**** Text to read ****

17
Awlex
1y

Jesus fuck Gigabyte motherboards downloading and installing firmware updates over HTTP no fucking S

https://tomshardware.com/news/...

Comments
  • 4
    Woah! I know I have had Asus laptops update firmware.
  • 7
    I'm on Asus mobos, but their "grid install" is among the first things i disable. I update the bios via USB thumbdrive at my decision. Well, that and not using Windows in the first place.
  • 5
    The problem isn't whether the connection is TLS-protected or not. It is that no cryptographic signature is checked on the downloaded firmware blob.
  • 0
    @Oktokolo Doesn't work, as MSI and their customers have found out the hard way: https://cybernews.com/news/...
  • 0
    @Fast-Nop Well, securing the customer side obviously is only one part of the problem. No update process is safe when the very source of the update gets compromised.

**** Stored data ****

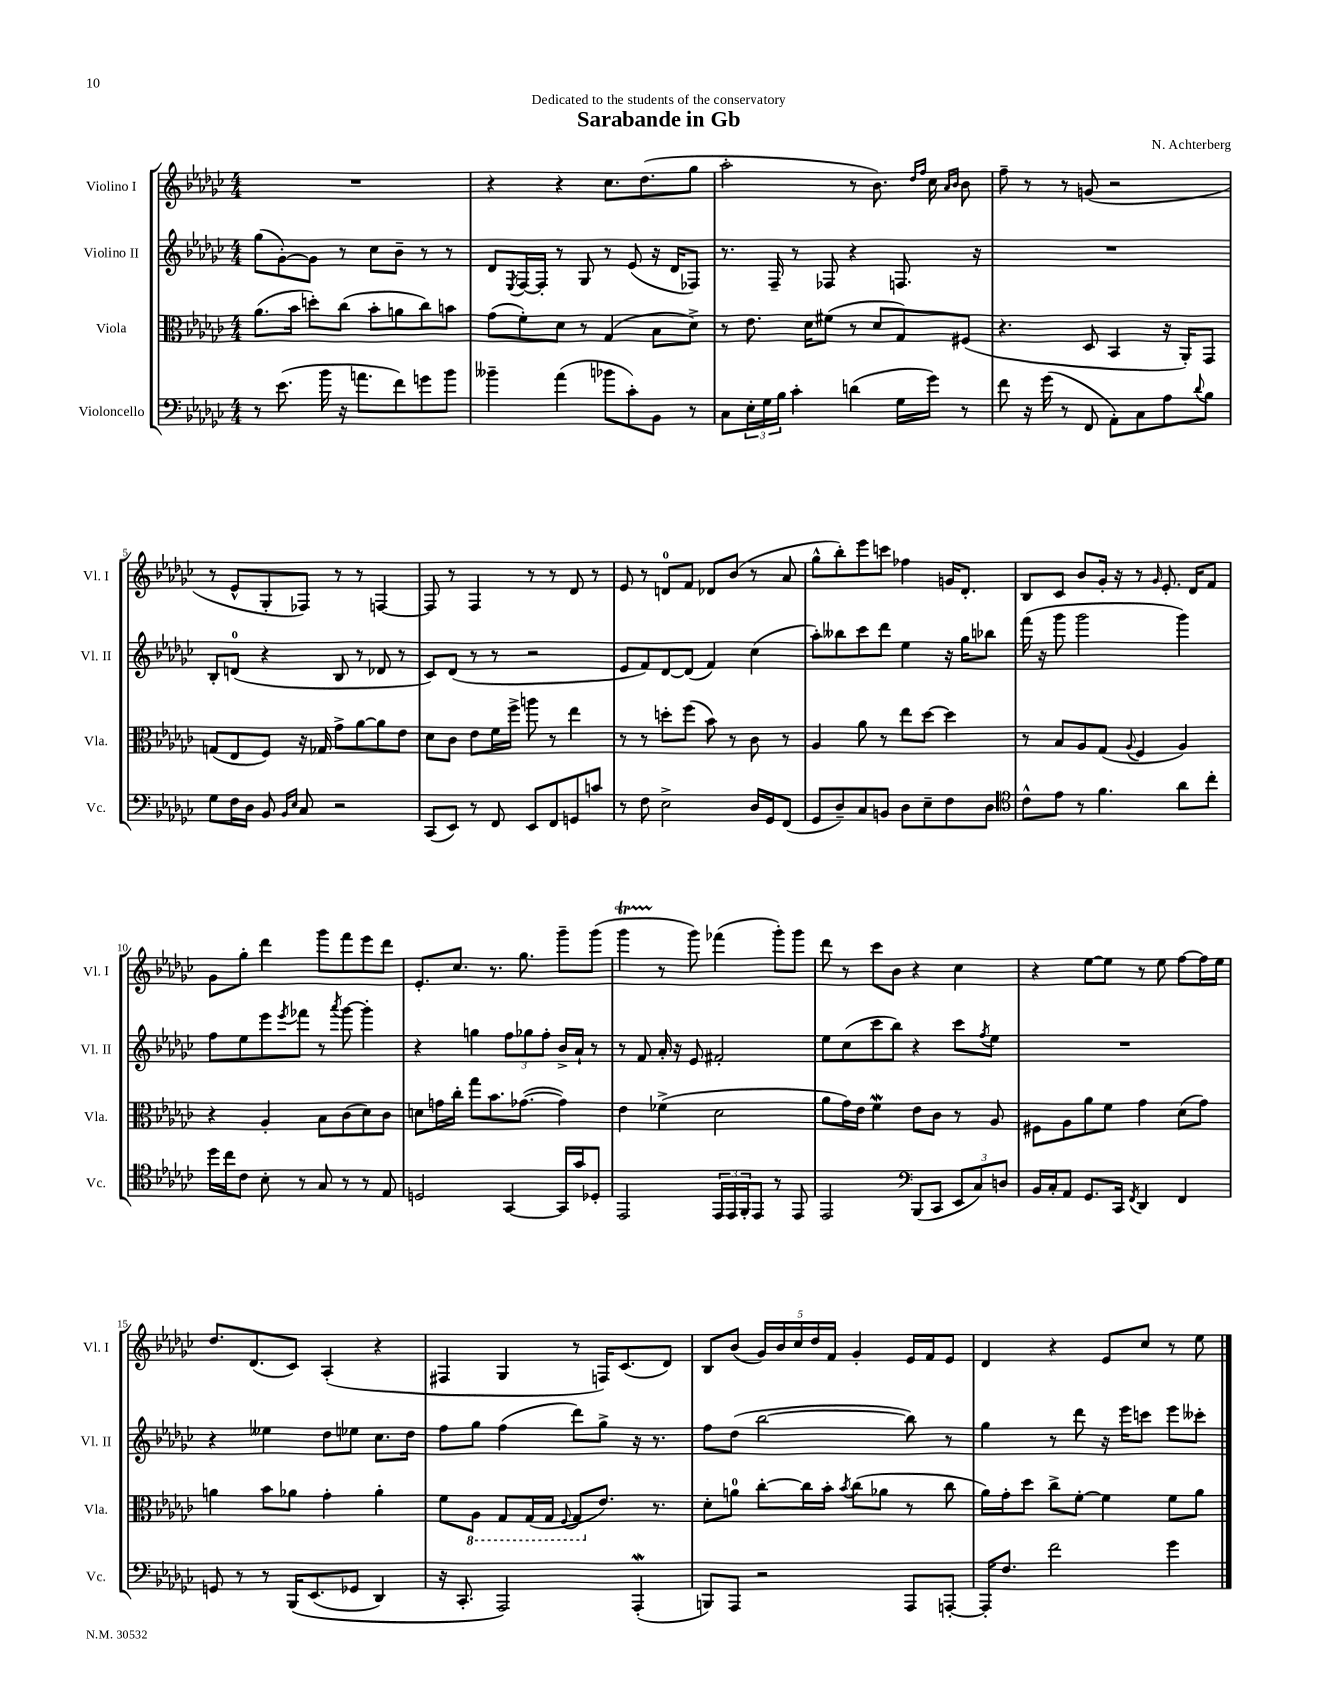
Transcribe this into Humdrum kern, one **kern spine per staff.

****

● Exercises to complete
A. Write out the firmware discussion, beginning at the words "https://tomshardware.com/news/..." and stopping after "hard way: https://cybernews.com/news/...".
B. According to the firmware discussion, what is not checked on the downloaded firmware blob?
C. Resume the firmware discussion thread from its final comment.
The lines above come from a separate source, not from the firmware discussion.

● Responses
A.
https://tomshardware.com/news/...

Comments
  • 4
    Woah! I know I have had Asus laptops update firmware.
  • 7
    I'm on Asus mobos, but their "grid install" is among the first things i disable. I update the bios via USB thumbdrive at my decision. Well, that and not using Windows in the first place.
  • 5
    The problem isn't whether the connection is TLS-protected or not. It is that no cryptographic signature is checked on the downloaded firmware blob.
  • 0
    @Oktokolo Doesn't work, as MSI and their customers have found out the hard way: https://cybernews.com/news/...

B. A cryptographic signature.

C.
  • 0
    @Oktokolo The problem is, how to do the key update? That would need a secure channel, and that can be e.g. HTTPS. But if you have to trust that channel for a key update, you can as well trust it for the actual software update.

    Btw., Linux distros with signed packages over plain HTTP are in a different situation - HTTPS isn't useful for securing the data because there are a lot of mirrors, and each mirror could tamper with the data, so that requires package signing. That's different from firmware that should only be downloaded from the vendor.
  • 1
    @Fast-Nop that works fine as long as the keys can be revoked. Of course at a certain point you have to trust something. If a firmware author doctors it you are screwed anyway.

    You have a procedure with usb stick to introduce new keys. It's a manual action.
  • 0
    @mansur85 used to be my goto brand. Got a Gigabyte now but mine is not on the list (too old) but I might go back to asRock depending on their offering at the time of the next upgrade.
  • 0
    And this is why I recommend to move away from commercial grade hardware and go to more enterprise hardware like Lenovo business machines (Thinkstation, ThinkPads) or HPE. Their firmware update process is tedious but at least you can rely on it.

    Well, still disable telemetry.
  • 0
    holy vulnerabilities, batman!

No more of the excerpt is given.